Records from a data source
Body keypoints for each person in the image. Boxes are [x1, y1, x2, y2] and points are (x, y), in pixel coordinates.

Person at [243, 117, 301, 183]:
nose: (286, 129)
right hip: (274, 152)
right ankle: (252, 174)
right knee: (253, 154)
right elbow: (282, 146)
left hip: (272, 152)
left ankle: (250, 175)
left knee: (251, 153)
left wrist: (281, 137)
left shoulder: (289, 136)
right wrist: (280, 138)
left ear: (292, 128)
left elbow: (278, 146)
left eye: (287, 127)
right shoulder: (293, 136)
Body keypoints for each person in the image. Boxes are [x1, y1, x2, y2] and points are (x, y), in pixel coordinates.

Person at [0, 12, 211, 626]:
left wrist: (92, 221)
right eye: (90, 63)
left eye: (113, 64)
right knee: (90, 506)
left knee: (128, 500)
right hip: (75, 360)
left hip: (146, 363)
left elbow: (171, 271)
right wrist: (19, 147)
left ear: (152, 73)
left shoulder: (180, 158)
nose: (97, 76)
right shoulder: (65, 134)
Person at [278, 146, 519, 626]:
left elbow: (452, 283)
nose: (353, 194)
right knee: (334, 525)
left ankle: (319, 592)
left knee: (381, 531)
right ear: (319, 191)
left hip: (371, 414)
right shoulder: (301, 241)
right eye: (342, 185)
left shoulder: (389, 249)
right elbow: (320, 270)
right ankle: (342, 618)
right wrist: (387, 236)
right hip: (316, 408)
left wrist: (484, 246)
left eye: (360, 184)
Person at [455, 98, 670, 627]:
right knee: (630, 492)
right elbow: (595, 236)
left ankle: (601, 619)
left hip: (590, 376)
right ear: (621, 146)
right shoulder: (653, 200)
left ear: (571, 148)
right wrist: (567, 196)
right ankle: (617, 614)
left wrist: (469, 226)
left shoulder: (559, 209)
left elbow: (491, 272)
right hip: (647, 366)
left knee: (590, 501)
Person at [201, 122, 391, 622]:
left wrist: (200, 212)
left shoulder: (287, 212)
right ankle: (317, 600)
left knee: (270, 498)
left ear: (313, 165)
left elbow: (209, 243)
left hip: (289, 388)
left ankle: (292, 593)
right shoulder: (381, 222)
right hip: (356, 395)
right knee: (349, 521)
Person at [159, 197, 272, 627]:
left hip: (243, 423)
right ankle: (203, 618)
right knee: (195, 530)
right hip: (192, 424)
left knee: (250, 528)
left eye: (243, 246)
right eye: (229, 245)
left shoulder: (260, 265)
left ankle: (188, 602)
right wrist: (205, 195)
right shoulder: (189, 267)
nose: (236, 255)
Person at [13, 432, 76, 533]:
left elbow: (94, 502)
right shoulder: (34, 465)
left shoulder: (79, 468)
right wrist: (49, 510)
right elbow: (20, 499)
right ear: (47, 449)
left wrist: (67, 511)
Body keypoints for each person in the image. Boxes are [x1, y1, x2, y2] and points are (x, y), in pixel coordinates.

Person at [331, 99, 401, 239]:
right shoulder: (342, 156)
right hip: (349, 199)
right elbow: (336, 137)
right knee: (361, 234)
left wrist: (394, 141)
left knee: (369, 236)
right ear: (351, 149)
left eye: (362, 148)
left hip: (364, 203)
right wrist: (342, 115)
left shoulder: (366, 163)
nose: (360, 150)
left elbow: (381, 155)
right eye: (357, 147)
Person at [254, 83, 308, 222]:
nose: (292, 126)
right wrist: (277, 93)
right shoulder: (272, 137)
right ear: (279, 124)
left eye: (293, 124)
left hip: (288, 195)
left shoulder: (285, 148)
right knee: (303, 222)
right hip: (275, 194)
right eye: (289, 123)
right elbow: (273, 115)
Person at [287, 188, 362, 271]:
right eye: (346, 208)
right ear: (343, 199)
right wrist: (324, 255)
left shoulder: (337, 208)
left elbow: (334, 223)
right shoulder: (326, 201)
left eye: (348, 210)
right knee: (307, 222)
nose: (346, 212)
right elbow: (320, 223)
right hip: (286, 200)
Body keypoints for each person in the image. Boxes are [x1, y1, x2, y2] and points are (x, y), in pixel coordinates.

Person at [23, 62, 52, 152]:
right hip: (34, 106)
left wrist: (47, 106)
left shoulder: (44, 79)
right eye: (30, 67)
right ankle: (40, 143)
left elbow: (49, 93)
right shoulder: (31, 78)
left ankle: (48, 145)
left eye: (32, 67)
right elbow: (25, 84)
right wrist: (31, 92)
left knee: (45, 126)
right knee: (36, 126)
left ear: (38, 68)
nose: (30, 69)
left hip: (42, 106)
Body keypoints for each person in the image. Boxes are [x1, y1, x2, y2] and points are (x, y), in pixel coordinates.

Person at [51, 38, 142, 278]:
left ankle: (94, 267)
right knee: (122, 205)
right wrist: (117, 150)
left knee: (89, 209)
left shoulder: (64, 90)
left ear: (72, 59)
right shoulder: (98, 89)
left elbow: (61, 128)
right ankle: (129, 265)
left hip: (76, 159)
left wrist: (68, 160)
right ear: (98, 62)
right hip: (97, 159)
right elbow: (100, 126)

- Work item -
Starting with the line that holds "left eye: (362, 148)" and ending with the line that holds "right shoulder: (326, 201)", retype every line in the data above exactly, and nothing else.

- Task response -
left eye: (362, 148)
left hip: (364, 203)
right wrist: (342, 115)
left shoulder: (366, 163)
nose: (360, 150)
left elbow: (381, 155)
right eye: (357, 147)
Person at [254, 83, 308, 222]:
nose: (292, 126)
right wrist: (277, 93)
right shoulder: (272, 137)
right ear: (279, 124)
left eye: (293, 124)
left hip: (288, 195)
left shoulder: (285, 148)
right knee: (303, 222)
right hip: (275, 194)
right eye: (289, 123)
right elbow: (273, 115)
Person at [287, 188, 362, 271]:
right eye: (346, 208)
right ear: (343, 199)
right wrist: (324, 255)
left shoulder: (337, 208)
left elbow: (334, 223)
right shoulder: (326, 201)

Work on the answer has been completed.